┌──
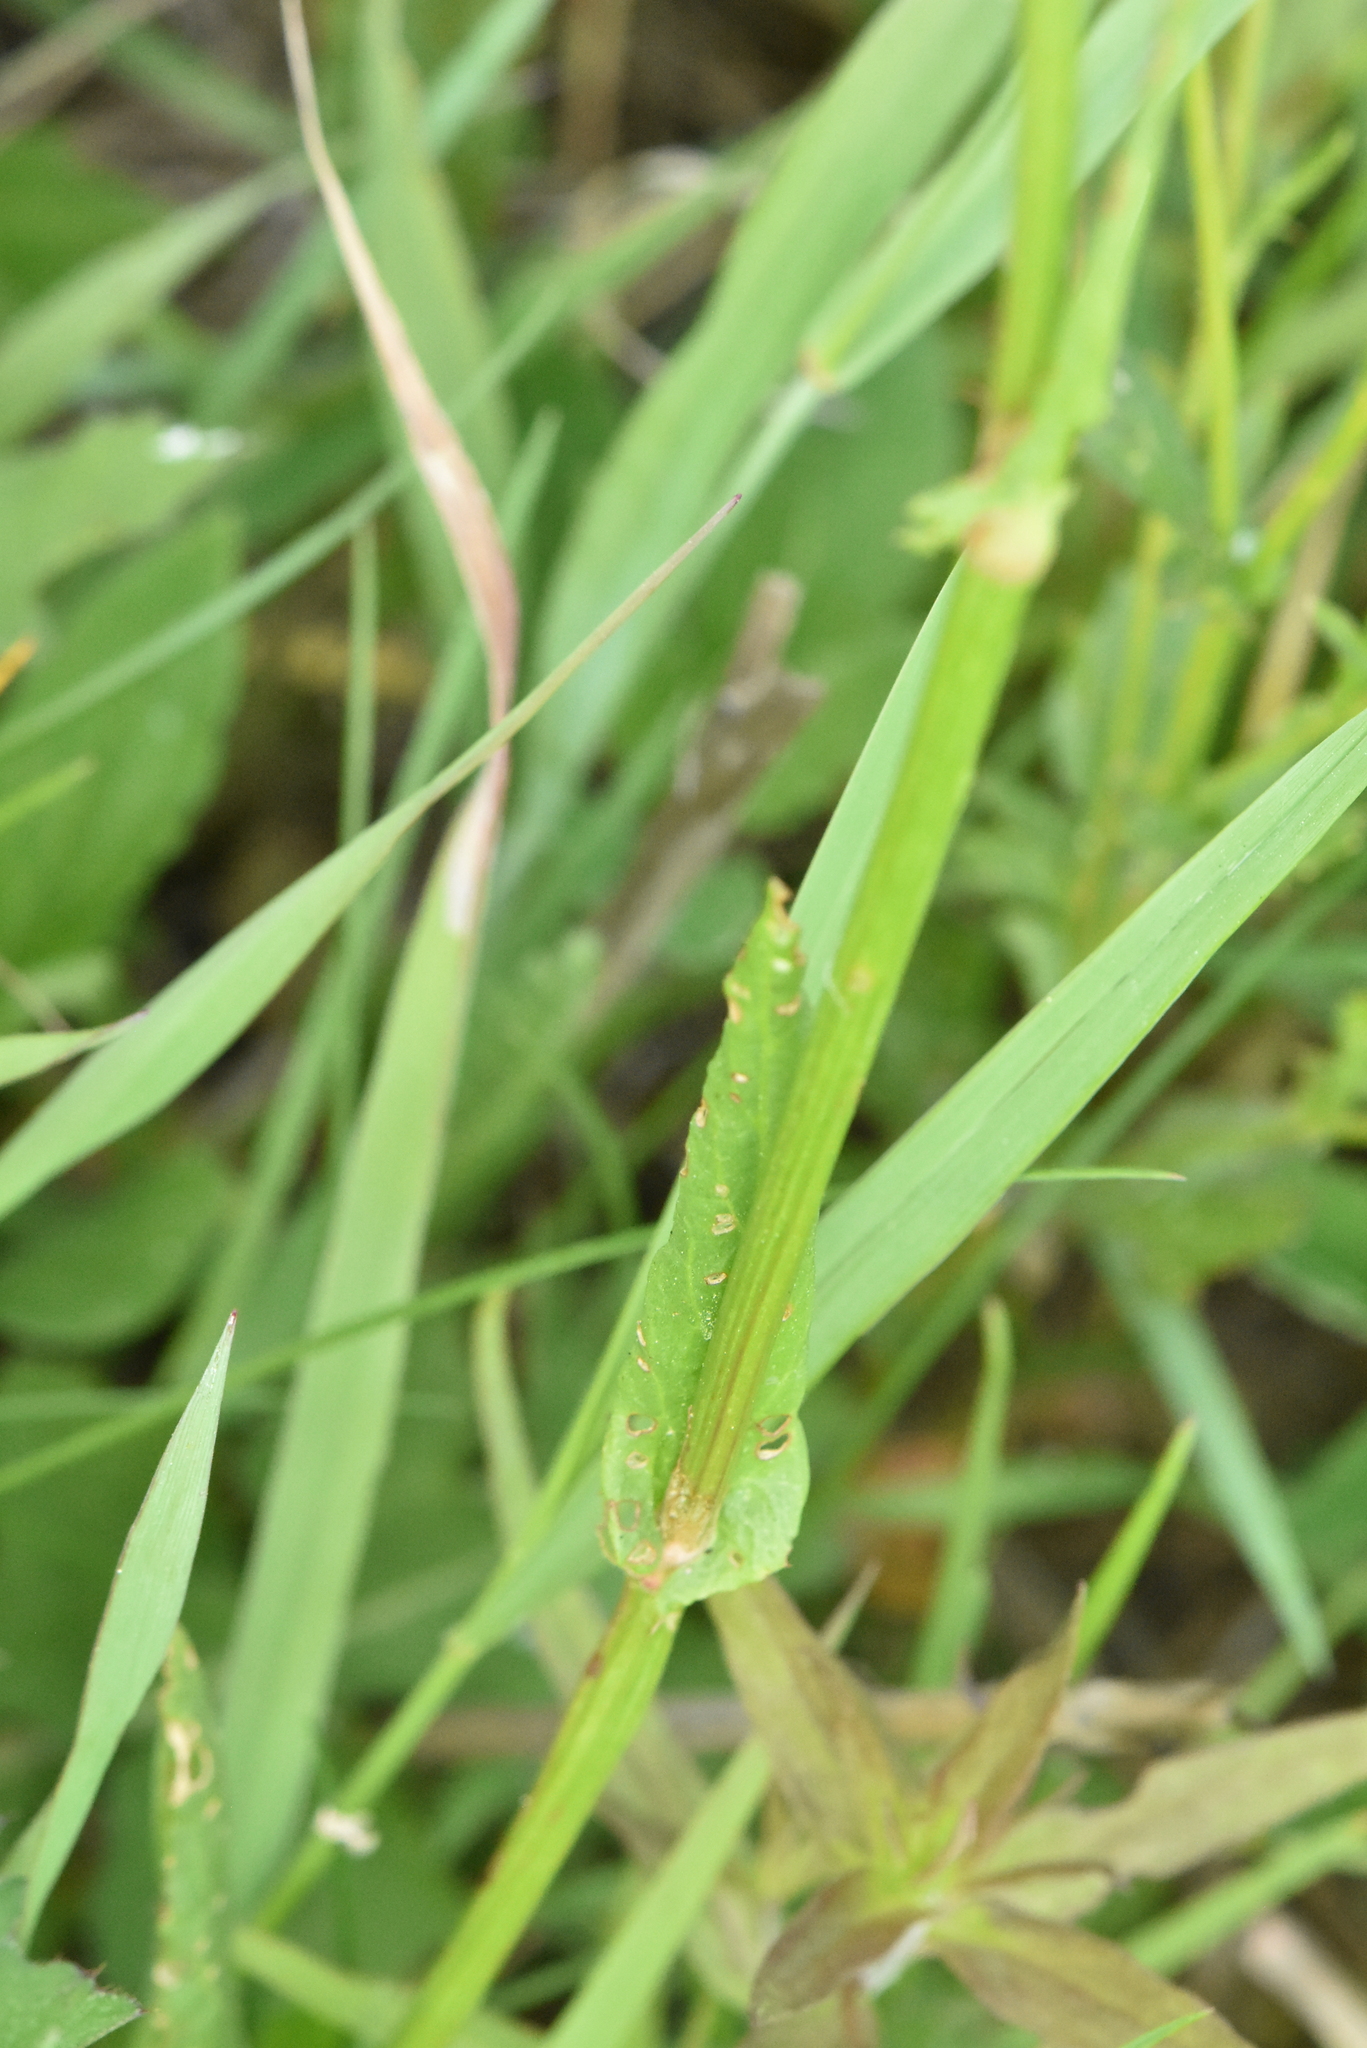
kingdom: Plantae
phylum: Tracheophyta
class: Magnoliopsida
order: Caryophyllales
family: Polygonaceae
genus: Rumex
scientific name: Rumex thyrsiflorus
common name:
└──
GOAL – Print the lines of the data above verbatim, leaving out the picture.

TASK SOLUTION –
kingdom: Plantae
phylum: Tracheophyta
class: Magnoliopsida
order: Caryophyllales
family: Polygonaceae
genus: Rumex
scientific name: Rumex thyrsiflorus
common name:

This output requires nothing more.